Aotearoa is now a world leader in conservation and particularly protecting islands from the ravages of invasive species, but did you know that it is in the Hauraki Gulf where the dream of a predator free New Zealand first began?

By Matt Rayner Senior Research Fellow, Land Vertebrates 

The Hauraki Gulf is studded with over 50 islands from grand barrier isles such as Aotea to small rocky islets, swept by salt spray. These islands are like sparkling jewels in the gulf’s conservation crown; many being havens for native biodiversity, either freed from invading pests through eradications, or never having suffered invasions by our worst mammal pests including browsers such as possums, or predators such as cats, rats, mice, stoats, and dogs.

Not far from our biggest city, about 20 km to the Northeast, lies a little island called Maria/Ruapuke. A former WWII bombing practice target, roughly 150 metres long by 100 metres wide it doesn’t look like much, but it’s here that the dream of a predator free New Zealand began.

In 1960, Ruapuke/Maria Island was successfully cleared of rats that had been decimating the population of takahikare/white-faced storm petrels that breed there. In 1964, the island and the nearby David Rocks were declared the first islands in the world to have rodents eradicated from them, a new idea for conservation science. The approach to rat eradication became a model for other predator eradication programs globally.

Today Maria is honeycombed with seabird burrows, with five seabird species including the oi/grey-faced petrel, kuaka/northern diving petrel, pakaha/fluttering shearwater, korora/little blue penguin, and takahikare/white-faced storm petrels calling the island home. These seabirds leave behind a top dressing of poo (guano), full of essential nutrients which help fire up the island’s food web. Plants thrive in the rich soil feeding invertebrates, reptiles, and the land birds.
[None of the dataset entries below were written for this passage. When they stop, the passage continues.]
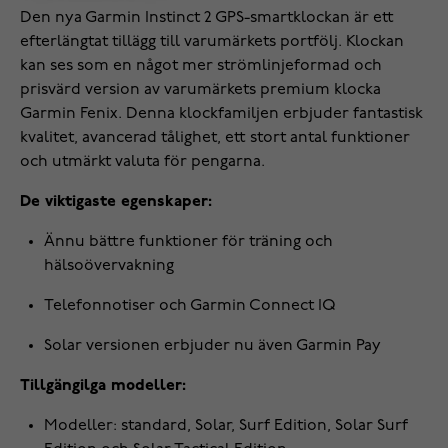
Den nya Garmin Instinct 2 GPS-smartklockan är ett
efterlängtat tillägg till varumärkets portfölj. Klockan
kan ses som en något mer strömlinjeformad och
prisvärd version av varumärkets premium klocka
Garmin Fenix. Denna klockfamiljen erbjuder fantastisk
kvalitet, avancerad tålighet, ett stort antal funktioner
och utmärkt valuta för pengarna.
De viktigaste egenskaper:
Ännu bättre funktioner för träning och
hälsoövervakning
Telefonnotiser och Garmin Connect IQ
Solar versionen erbjuder nu även Garmin Pay
Tillgängilga modeller:
Modeller: standard, Solar, Surf Edition, Solar Surf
Run-off of nutrients into the surrounding sea feeds the undersea seaweed forests benefiting all near-shore marine life, which (if protected) contributes to flourishing marine ecosystems.

Along with scientists from the Auckland Council we have been visiting Maria to count the size of the white-faced storm petrel population that was so impacted by rats sixty years ago. Our work is part of a wider project seeking increased marine protection in the Hauraki Gulf with a focus on the interconnection between land and sea. Through seabirds, islands like Maria are fundamentally linked to their surrounding waters, meaning it makes no sense to protecting the land without protecting the sea.